Ultimately, the benchmark for successful technology comes down to whether it’s helping the humans in an organization do what they need to do. Businesses that want to continue to deliver value and help ensure enterprise resiliency in this time of rapid change should aim to become Human Enterprises — putting humans and their needs at the center of their strategies, values, processes, and operations, with technology serving as an enabler rather than a driver of change.
There’s an iconic scene in the classic movie, 2001: A Space Odyssey, where one of its characters, the HAL 9000 computer, comes to its own decisions that conflict with astronauts on a mission. It’s a powerful and eerie image of humanity being overwhelmed by technology. In today’s landscape of rapidly evolving mass automation, shifting consumer expectations, regulatory pressures, and the continual threat of disruption from new tech-driven competitors and business models, the technology has changed, but the anxiety remains the same. As the world becomes more tech-centric by the minute, humans must drive change and direct technological investment and adoption.

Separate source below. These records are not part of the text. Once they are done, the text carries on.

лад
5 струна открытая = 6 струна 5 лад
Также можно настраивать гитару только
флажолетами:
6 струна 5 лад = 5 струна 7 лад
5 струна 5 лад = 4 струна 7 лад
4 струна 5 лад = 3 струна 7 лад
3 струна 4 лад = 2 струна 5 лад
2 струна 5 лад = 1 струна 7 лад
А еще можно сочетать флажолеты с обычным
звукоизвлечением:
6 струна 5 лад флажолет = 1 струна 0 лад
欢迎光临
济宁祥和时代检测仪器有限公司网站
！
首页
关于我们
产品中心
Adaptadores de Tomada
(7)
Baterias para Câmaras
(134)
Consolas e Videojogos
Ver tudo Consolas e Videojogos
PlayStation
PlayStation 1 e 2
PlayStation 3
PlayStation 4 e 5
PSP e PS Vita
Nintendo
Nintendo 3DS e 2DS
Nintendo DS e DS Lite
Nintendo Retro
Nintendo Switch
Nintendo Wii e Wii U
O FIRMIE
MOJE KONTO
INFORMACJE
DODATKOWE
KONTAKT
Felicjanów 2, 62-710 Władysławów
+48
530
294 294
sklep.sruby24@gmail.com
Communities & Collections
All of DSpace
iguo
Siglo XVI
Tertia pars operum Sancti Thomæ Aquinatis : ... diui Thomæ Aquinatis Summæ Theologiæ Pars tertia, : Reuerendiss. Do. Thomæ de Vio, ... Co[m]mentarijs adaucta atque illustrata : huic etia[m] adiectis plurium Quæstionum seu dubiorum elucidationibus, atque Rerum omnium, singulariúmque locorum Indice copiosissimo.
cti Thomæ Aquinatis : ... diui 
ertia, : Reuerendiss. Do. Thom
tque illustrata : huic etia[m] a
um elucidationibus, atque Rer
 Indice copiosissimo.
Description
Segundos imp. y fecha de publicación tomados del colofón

Both the COVID-19 crisis and the global response to societal inequities and injustice have shown that focusing on people and their needs — both within the organization and externally — can help to ensure that companies are making it a top priority to consider the potential impact of business decisions on all stakeholders. A Human Enterprise recognizes that transformation is a constant evolution, not a fixed destination. Just as business leaders today need to keep an eye on what’s coming, even as they battle today’s challenges, a Human Enterprise keeps adapting without being held back by legacy technologies, systems and processes.
This article was republished with permission and originally appeared on HBR.org under the title “Tech should enable change, not drive it.”
This material has been prepared for general informational purposes only and is not intended to be relied upon as accounting, tax, legal or other professional advice. Please refer to your advisors for specific advice.
Summary
Technology won’t deliver competitive advantage all by itself. To truly transform in a time of rapid change, businesses should become Human Enterprises, putting people and their needs foremost. By employing the four critical approaches – up the humanity, remove friction, value inclusion and deliver at speed – organizations can accelerate the value they create in both the short and long term.